Methods: This was a retrospective study. 566 patients of acute ischemic stroke were classified as having a major stroke or minor stroke based on BASIS. We compared short-term outcome (death, occurrence of complications, admission to intensive care unit [ICU] or neurological intensive care unit [NICU]), long-term outcome (death, recurrence of stroke, myocardial infarction, modified Rankin scale) and economic index including in-hospital cost and length of hospitalization. Continuous variables were compared by using the Student t test or Kruskal-Wallis test. Categorical variables were tested with the Chi square test. Cox regression analysis was applied to identify whether BASIS was the independent predictive variable of death.

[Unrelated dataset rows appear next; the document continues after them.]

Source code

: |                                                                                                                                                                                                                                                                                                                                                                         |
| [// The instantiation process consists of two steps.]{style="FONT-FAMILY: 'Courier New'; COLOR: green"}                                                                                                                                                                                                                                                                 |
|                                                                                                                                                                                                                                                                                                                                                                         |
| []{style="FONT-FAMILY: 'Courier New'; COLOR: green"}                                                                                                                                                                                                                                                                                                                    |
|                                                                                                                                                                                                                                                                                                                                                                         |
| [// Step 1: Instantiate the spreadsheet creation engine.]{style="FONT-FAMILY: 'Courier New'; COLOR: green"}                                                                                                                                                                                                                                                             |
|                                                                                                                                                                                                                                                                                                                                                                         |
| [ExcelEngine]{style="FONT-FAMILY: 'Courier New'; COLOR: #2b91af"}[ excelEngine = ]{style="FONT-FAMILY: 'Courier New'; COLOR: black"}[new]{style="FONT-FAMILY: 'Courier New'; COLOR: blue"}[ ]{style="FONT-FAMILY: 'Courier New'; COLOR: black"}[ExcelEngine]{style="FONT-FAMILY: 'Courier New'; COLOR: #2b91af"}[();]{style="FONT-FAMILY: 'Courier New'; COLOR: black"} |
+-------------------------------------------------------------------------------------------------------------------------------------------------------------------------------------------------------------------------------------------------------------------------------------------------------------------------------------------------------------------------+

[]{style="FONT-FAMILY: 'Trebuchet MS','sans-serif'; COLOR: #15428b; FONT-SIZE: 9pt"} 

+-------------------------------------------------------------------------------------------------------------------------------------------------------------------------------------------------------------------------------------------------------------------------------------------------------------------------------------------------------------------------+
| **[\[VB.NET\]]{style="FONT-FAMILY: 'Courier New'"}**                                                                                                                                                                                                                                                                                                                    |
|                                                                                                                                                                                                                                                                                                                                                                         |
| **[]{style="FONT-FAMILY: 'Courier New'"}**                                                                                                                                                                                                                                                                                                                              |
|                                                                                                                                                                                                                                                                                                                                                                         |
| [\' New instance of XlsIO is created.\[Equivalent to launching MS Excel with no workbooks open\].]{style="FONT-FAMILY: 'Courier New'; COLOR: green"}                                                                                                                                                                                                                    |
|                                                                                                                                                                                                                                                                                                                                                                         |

Results: During hospitalization, 9 patients (4.6%) died in major stroke group while no patients died in minor stroke group (p < 0.001), 12 patients in the major stroke group and 5 patients in minor stroke group were admitted to ICU/NICU (p = 0.001). There were more complications (cerebral hernia, pneumonia, urinary tract infection) in major stroke group than minor stroke group (p<0.05). Meanwhile, the average cost of hospitalization in major stroke group was 3,100 US$ and 1,740 US$ in minor stroke group (p<0.001); the average length of stay in major and minor stroke group was 21.3 days and 17.3 days respectively (p<0.001). Results of the follow-up showed that 52 patients (26.7%) died in major stroke group while 56 patients (15.1%) died in minor stroke group (P<0.001). 62.2% of the patients in major stroke group and 80.4% of the patients in minor stroke group were able to live independently (P = 0.002). The survival analysis showed that patients with major stroke had 80% higher of risk of death than patients with minor stroke even after adjusting traditional atherosclerotic factors and NIHSS at baseline (HR = 1.8, 95% CI: 1.1-3.1).
Conclusion: BASIS can predict in-hospital mortality, occurrence of complication, length of stay and hospitalization cost of the acute ischemic stroke patients and can also estimate the long term outcome (death and the dependency). BASIS could and should be used as a dichotomous stroke classification system in the daily practice.